Big egos inflate executive pay, not markets


When genuine market operations are absent executive pay is seen as a measure of value rather than just a financial reward

When Jean-Pierre Garnier was asked why he needed to be paid so much, he said the answer was market forces. Following the humiliating defeat of their remuneration report by shareholders, the directors of GlaxoSmithKline have a chance to test that hypothesis.

They could advertise the job of chief executive at a relatively modest fixed salary – say $500,000 a year. I will bet they would attract many well qualified applicants. Many people in number two or three slots at other companies would happily take a salary cut to get a chance at the top.

Although George W. Bush is the first US president with an MBA, he would probably not make GSK’s shortlist. But whatever the shortcomings of candidates for America’s highest office, it is unlikely the low salary is to blame.

Other important jobs are filled at salaries a senior executive would scoff at. Jobs such as chairman of the Federal Reserve Board, prime minister of Great Britain and Pope offer less than $500,000 a year. Yet talented people fight fiercely to get them.

This is not surprising. They are good jobs. Their holders enjoy great prestige and have the opportunity to leave their footsteps in the sands of time. The buzz of power, the pleasure in the job are more important motivations than financial reward. And we want these positions filled by people who respond in that way. There are some US corporate lawyers who might say: “I was offered the post of Chief Justice of the Supreme Court but I turned it down. I was thinking of you and the kids. We might have had to sell the second yacht.” But they are probably not the right candidates for the job.

Other positions attract multi-million-dollar packages – America’s number one golf professional, author of the Harry Potter novels. If you were to advertise these slots, you would also have many strong candidates. But the incongruity of the suggestion demonstrates the difference. Being America’s leading golfer or a successful writer is not a post but an achievement. Tiger Woods and J.K. Rowling have unique talents. Objective measures – the scores, the sales of the novels – demonstrate that they are not just good, but better than anyone else.

That is not true of Mr Garnier. His talents and achievements, while no doubt considerable, are not markedly different from those of a thousand other people. Tiger Woods and J.K. Rowling won their positions themselves and their earnings genuinely result from a market process. The chief executive of GSK is identified by a search committee and his earnings set by a remuneration committee. Committees are the hallmark of hierarchy, not markets.

What Mr Garnier really means when he talks of market forces is that others who occupy similar positions are paid more. Huge remuneration packages have become prized, not just for the money but for their role in reinforcing the recipients’ already elevated conceptions of their own value. It does not seem to cause Alan Greenspan, the Fed chairman, much social embarrassment that, with his salary of about $170,000, he is paid so much less than the denizens of Wall Street who wait on his every word, but then Mr Greenspan is very good at his job. People less sure of themselves need a bulging pay packet as reassurance that they really are as important as they think.

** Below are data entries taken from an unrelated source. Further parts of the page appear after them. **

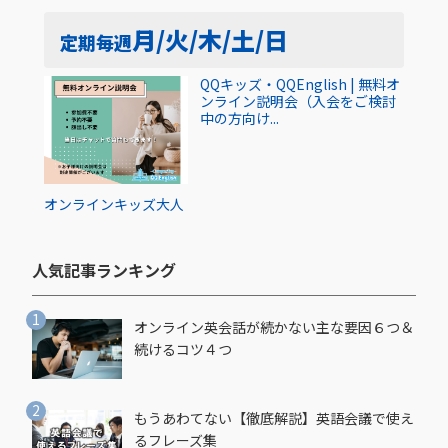
月/火/木/土/日
定期
毎週
QQキッズ・QQEnglish | 無料オ
ンライン説明会（入会をご検討
中の方向け...
オンライン
キッズ
大人
人気記事ランキング​
オンライン英会話が続かない主な要因６つ＆
続けるコツ４つ
もうあわてない【徹底解説】英語会議で使え
るフレーズ集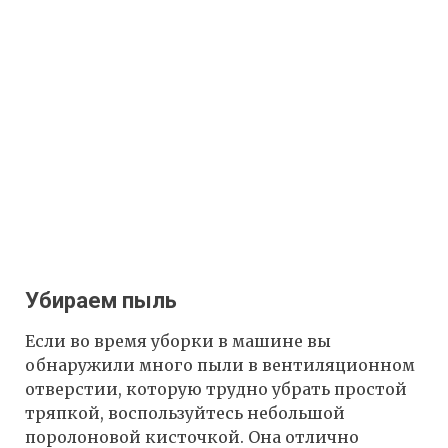
Убираем пыль
Если во время уборки в машине вы
обнаружили много пыли в вентиляционном
отверстии, которую трудно убрать простой
тряпкой, воспользуйтесь небольшой
поролоновой кисточкой. Она отлично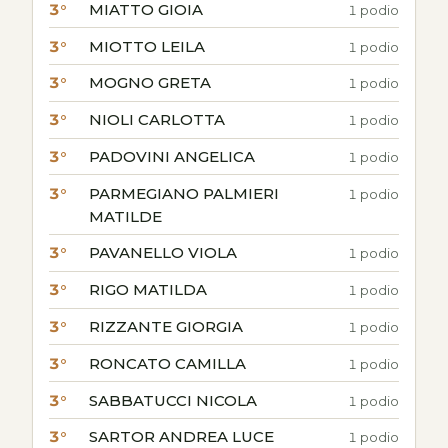
3°
MIATTO GIOIA
1 podio
3°
MIOTTO LEILA
1 podio
3°
MOGNO GRETA
1 podio
3°
NIOLI CARLOTTA
1 podio
3°
PADOVINI ANGELICA
1 podio
3°
PARMEGIANO PALMIERI
1 podio
MATILDE
3°
PAVANELLO VIOLA
1 podio
3°
RIGO MATILDA
1 podio
3°
RIZZANTE GIORGIA
1 podio
3°
RONCATO CAMILLA
1 podio
3°
SABBATUCCI NICOLA
1 podio
3°
SARTOR ANDREA LUCE
1 podio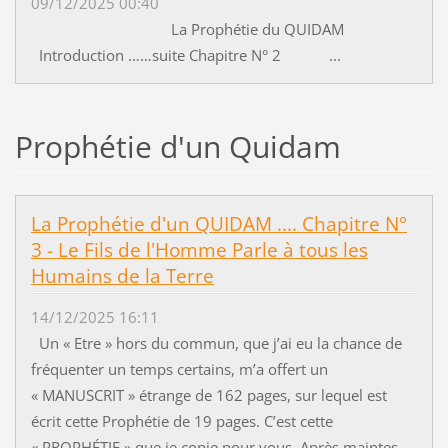
09/12/2025 00:40
La Prophétie du QUIDAM
Introduction ……suite Chapitre N° 2 ...
Prophétie d'un Quidam
La Prophétie d'un QUIDAM .... Chapitre N°
3 - Le Fils de l'Homme Parle à tous les
Humains de la Terre
14/12/2025 16:11
Un « Etre » hors du commun, que j’ai eu la chance de
fréquenter un temps certains, m’a offert un
« MANUSCRIT » étrange de 162 pages, sur lequel est
écrit cette Prophétie de 19 pages. C’est cette
« PROPHÉTIE » que je copie pour vous. Après maintes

Chauffeured limousines and corporate jets are the most prized of executive perks, because they isolate their occupants from the ordinary world of subways and check-in queues. Within this closed environment, there has been little understanding of the resentment that the explosion of executive remuneration has caused outside companies – and within them.

In a way it is fitting that GSK should be the first company to feel the backlash. The individual achievements of GSK employees have made a dramatic difference to the fortunes of the company and the world outside it. These people are not in its boardroom but in its laboratories, and they have worked for relatively modest salaries. Their overriding motivation is the satisfaction of the job, rather than bonuses and options. It would help maintain that outcome if the same were true at the top.